= Beginning of Section =

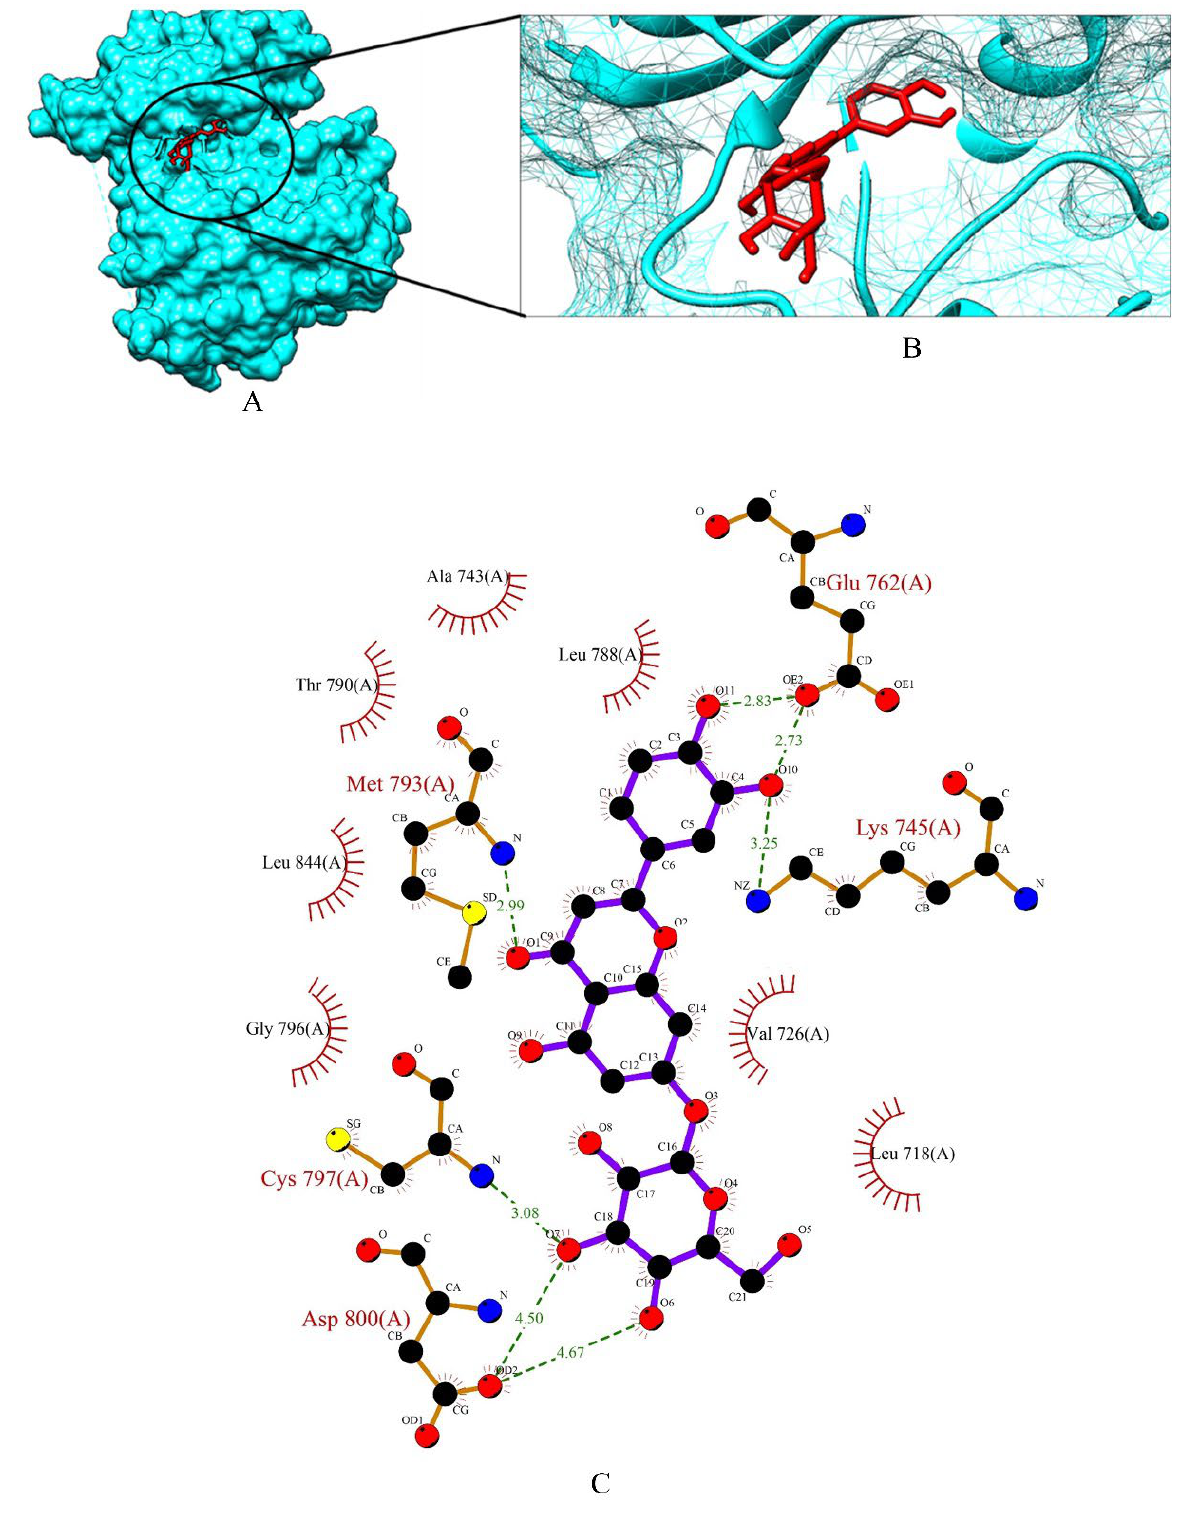
Figure 11. ( A ) Surface view of cynaroside-EGFR binding complex. ( B ) Binding pose of cynaroside. ( C ) Visualization of the docked complex with ligplot + shows the binding interaction of cynaroside with EGFR. Seven hydrogen bond interactions (green dotted lines) were formed between cynaroside and four amino acid residues (Lys 745, Glu 762, Met 793, Cys 979, Asp 800) of target protein EGFR.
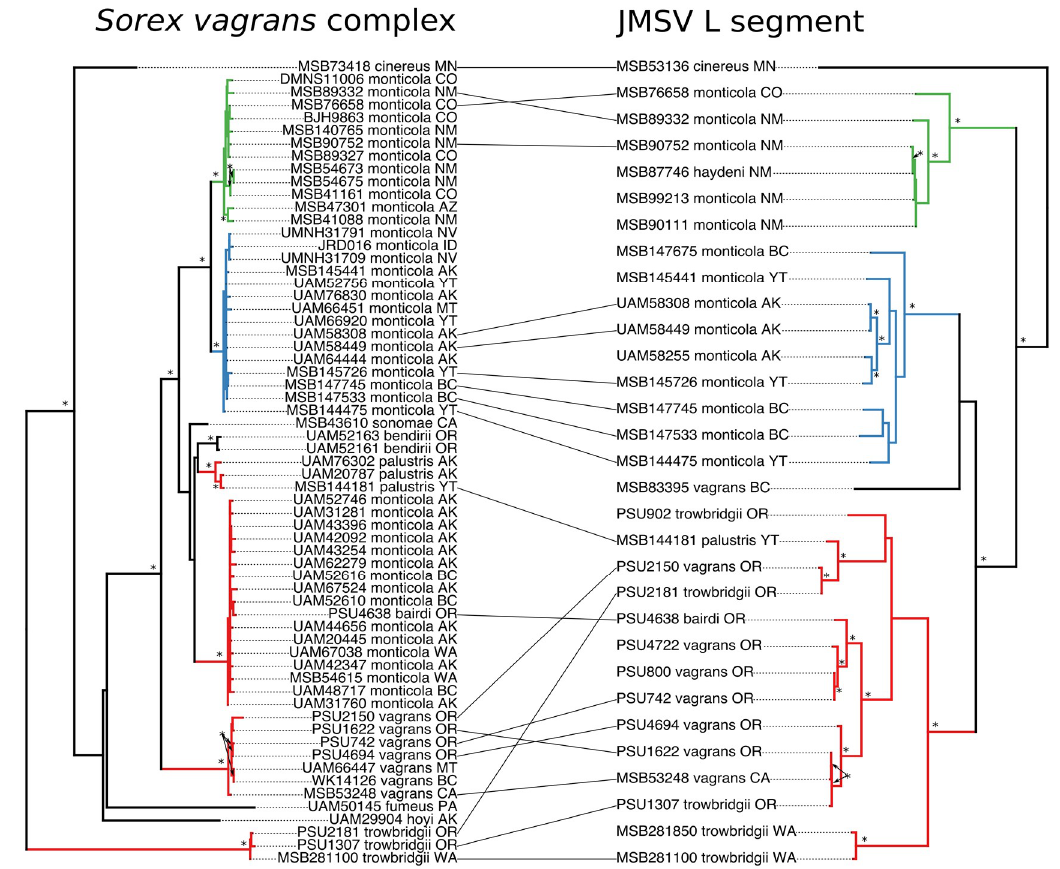
Figure 3. Tanglegram for Sorex vagrans complex on the left, and Jemez Springs virus L segment on the right. Host individuals and their associated virus strains are illustrated with a black line. Color-coded branches correspond to geographic clades of the virus: Green = Southern Continental; blue = Northern Continental; red = Pacific Coastal. State abbreviations are as shown in Figure 2. Bootstrap support values greater than 70% are indicated with an asterisk.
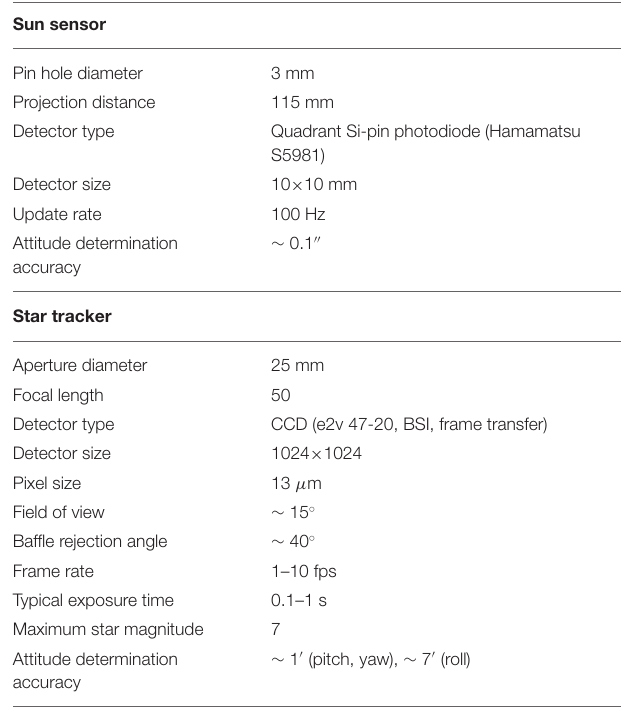
TABLE 8 | Main characteristics of attitude control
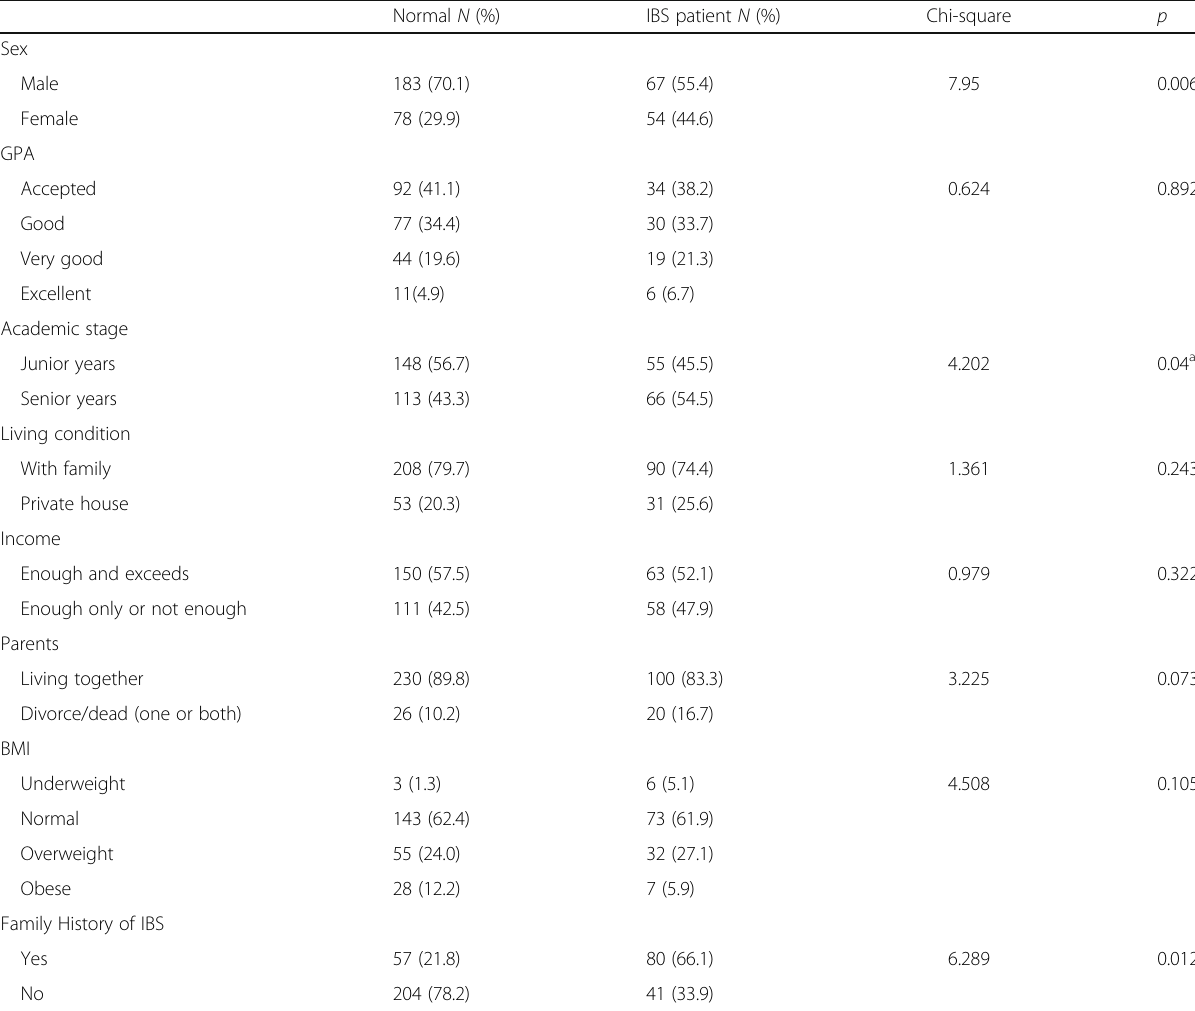
Table 1 Comparison between IBS patients and normal students regarding socio-demographic characteristics Normal N (%) IBS patient N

= End of Section =

__WHAT IS EXPECTED__
After locating the line with "Figure 3. Tanglegram" in the listing above, transcribe it and every line after it to the last, exactly, with no pictures.

__ANSWER FOR THIS EXERCISE__
Figure 3. Tanglegram for Sorex vagrans complex on the left, and Jemez Springs virus L segment on the right. Host individuals and their associated virus strains are illustrated with a black line. Color-coded branches correspond to geographic clades of the virus: Green = Southern Continental; blue = Northern Continental; red = Pacific Coastal. State abbreviations are as shown in Figure 2. Bootstrap support values greater than 70% are indicated with an asterisk.
TABLE 8 | Main characteristics of attitude control
Table 1 Comparison between IBS patients and normal students regarding socio-demographic characteristics Normal N (%) IBS patient N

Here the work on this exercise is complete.